Born in Kumamoto city in 1884, Narita worked in the field of U.S.-Japan trade after graduating from DePauw University in the United States. At the age of 34, he returned to Japan and joined Oji Paper. There, utilizing English language skills, he was engaged in purchasing foreign products. After temporarily assigned to work for Chiyoda Corporation, he returned to the purchasing division, where there was no work due to the slump in the industry. At last he came up with the idea of exploring literature on Washi and Western-style paper, and took an editorial job.
Narita published his first book “General Survey of the Japanese Paper Industry” in 1937 and subsequently many books about Washi and Western-style paper. Secretly dreaming of establishing a museum, he organized the Archives of Paper-related Materials.

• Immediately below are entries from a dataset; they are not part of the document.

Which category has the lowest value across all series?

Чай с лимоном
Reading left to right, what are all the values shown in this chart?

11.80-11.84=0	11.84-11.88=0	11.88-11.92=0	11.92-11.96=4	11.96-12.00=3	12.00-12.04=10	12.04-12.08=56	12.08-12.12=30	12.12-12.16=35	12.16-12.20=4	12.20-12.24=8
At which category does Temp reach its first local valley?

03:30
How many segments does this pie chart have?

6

However, in 1945, the Oji area was devastated from carpet bombing by the U.S. Air Force, and the mill was mostly burned down. Collecting items that has been miraculously unaffected and renovating the electrical room which was the only remaining room in the mill, the “Paper Making Memorial Museum” (later the Paper Museum) was born.

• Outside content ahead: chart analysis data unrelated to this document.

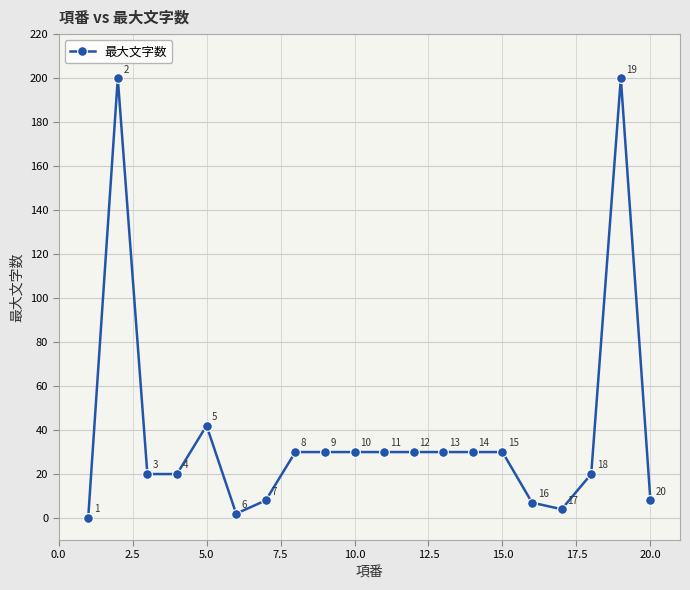

What is the average value?

39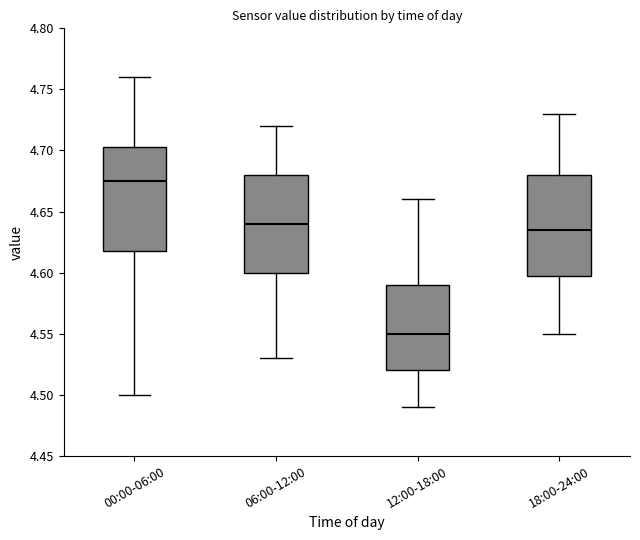

Reading left to right, read every box against the y-axis: the position of its median line, the range the box covers, and the ends of its whiskers. The values are not printed on the chart, so give them approximately, as read against the axis.

00:00-06:00: median 4.675, box 4.620 to 4.705, whiskers 4.500 to 4.760
06:00-12:00: median 4.640, box 4.600 to 4.680, whiskers 4.530 to 4.720
12:00-18:00: median 4.550, box 4.520 to 4.590, whiskers 4.490 to 4.660
18:00-24:00: median 4.635, box 4.600 to 4.680, whiskers 4.550 to 4.730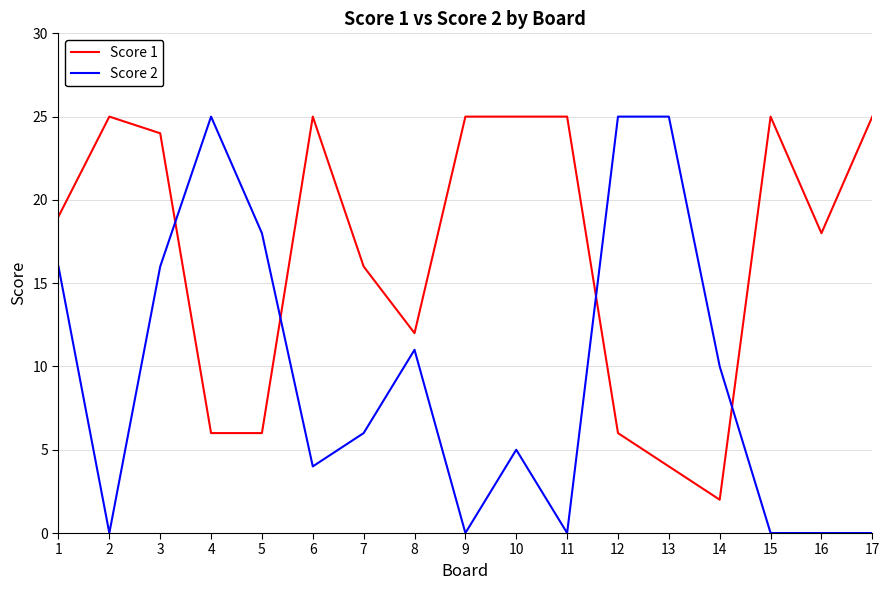

Rank the series by their average value, from highest to lowest.

Score 1, Score 2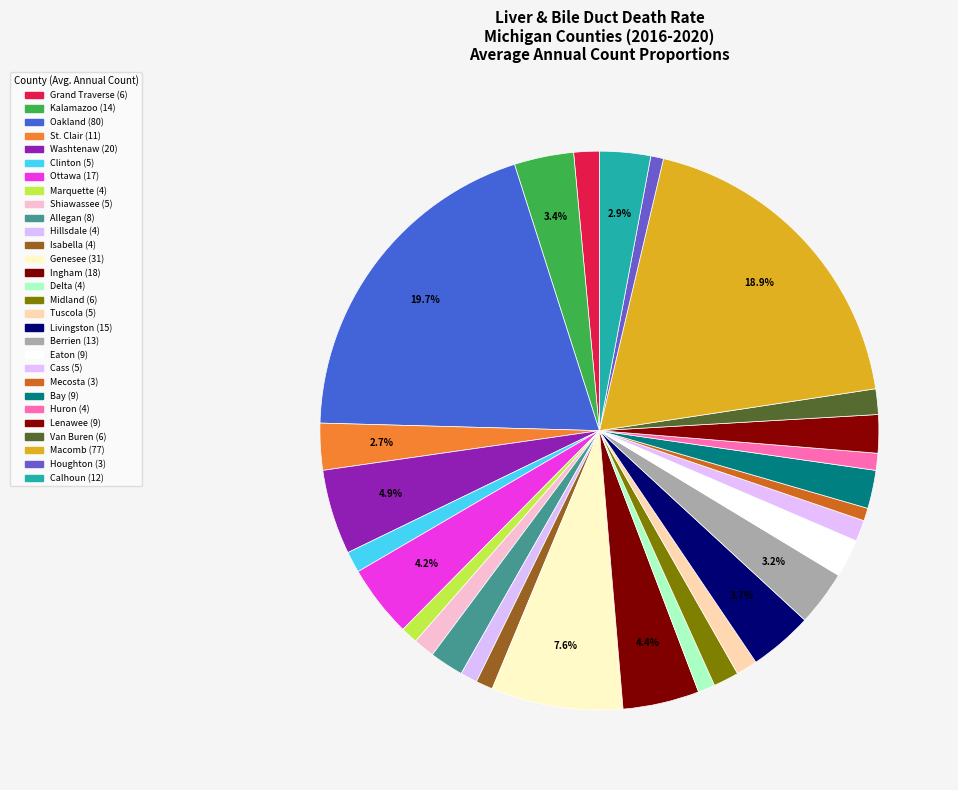

Is it true that Mecosta is 11% of the pie?

False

His long-dreamed-of museum opened on June 8, 1950 as the “Paper Making Memorial Museum” (later the Paper Museum), and he became the first director of the museum. Narita became the honorary director in 1970 and devoted himself to activities including increasing collections, promoting the development of the paper industry, training researchers, and supporting international exchanges for the rest of his life.